Catelyn Stark has many excellent qualities as a human being, including a loving nature, fierce loyalty, and keen intelligence. She also has difficulty forgiving, demonstrates a tendency to seek vengeance, and acts on impulse. When in an emotional state, Catelyn lashes out, without significant attention to the long-range consequences of her tantrums. She cannot see past her own need for retribution, and never truly acknowledges her own faults, to herself or to anyone else.
Catelyn’s list of wrongs begins to mount early in
A Game of Thrones
. She never finds it in her otherwise large heart to show Jon Snow, the bastard child in her care, any form of acceptance and cannot seem to forgive her husband for bringing the boy to live at Winterfell. Through her coldness to Jon, she exacts revenge on him for being in her life and makes an innocent child pay for her unhappiness. Her penchant toward both vengeance and rash, emotionally-driven action becomes more obvious when she erroneously arrests and imprisons Tyrion Lannister to avenge the assault on her son Brandon. Her capture of a Lannister endangers her husband, and ultimately her whole family—and the event becomes a catalyst for war. Despite living with and loving some of the Starks for most of her adult life, Catelyn dishonors their purpose as Wardens of the North. She pursues her own emotional satisfaction and commits an ultimate sin in Westeros by further dividing society and greatly damaging the chances that inhabitants can make themselves ready for Winter.

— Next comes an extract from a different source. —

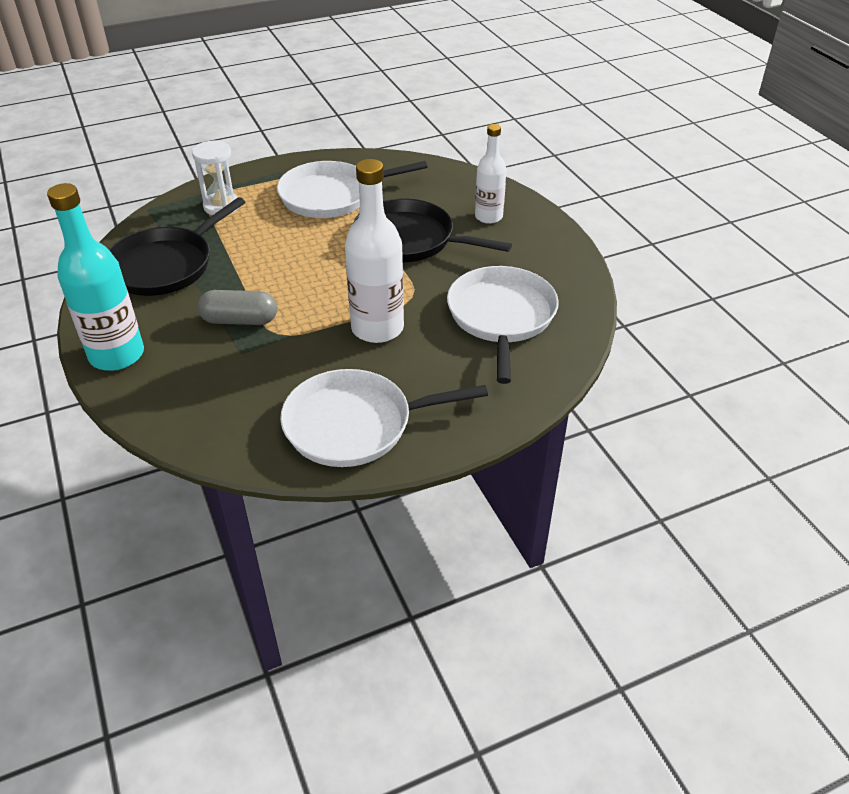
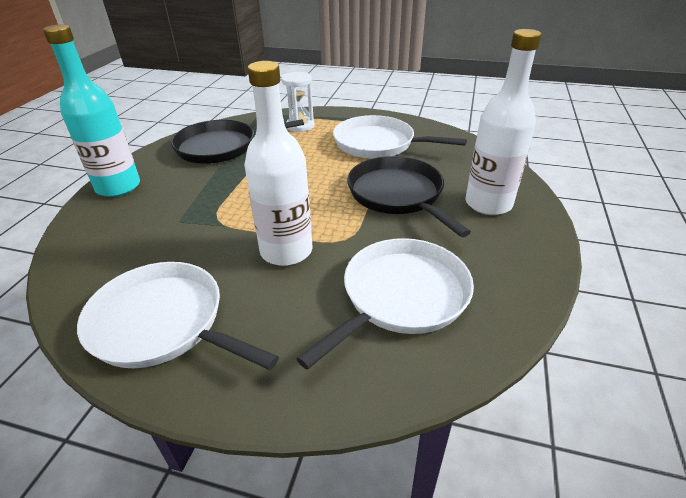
camera: 40 degrees right, 5 degrees down
(240, 320) = (209, 199): grey capsule -> none
(488, 217) = (488, 204): white bottle -> white bottle, size x1.60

Catelyn’s penalties for her impulsive actions and her failure to understand her own faults are steep: the execution of her husband and the death (real and supposed) of her children. These losses do not spark understanding of how her rash choices led to disaster, and Catelyn does not embark on a path to redemption. In fact, prior to her death, she commits an emotion-laced atrocity, using Walder Frey’s intellectually impaired grandson Jinglebell as a hostage during the Red Wedding, then cutting his throat as Robb Stark dies. With this act, she further tarnishes her character and her soul. When she rises from death after three days in the river, she becomes Lady Stoneheart. This vengeance-obsessed incarnation makes physically manifest the coldness she showed Jon and the ugliness she demonstrated in murdering Jinglebell. Lady Stoneheart is hard and devoid of emotion, obsessed only with retribution against her perceived enemies. In death, Catelyn becomes little more than a scarred and merciless reflection of her former self. There is little ambiguity in the fate she suffers, as her body and mind are given wholly over to their darker nature.
If ever a literary character deserved penalty instead of redemption, Joffrey Baratheon would be the boy. Spoiled and indulged by emotionally absent parents, he enjoys bullying and torturing any creature he perceives to be beneath him in status—which encompasses most living things in Westeros. It would be faster to list Joffrey’s positives than his negatives, since he has so few of them. In fact, only the Lannister good looks and a dash of superficial charm come to mind. He is narcissistic and devoid of the capacity to love. Not surprisingly, he has no inkling of his own weaknesses, and he does nothing but sow division amongst the people he swears to protect as first their crown prince, and then their king.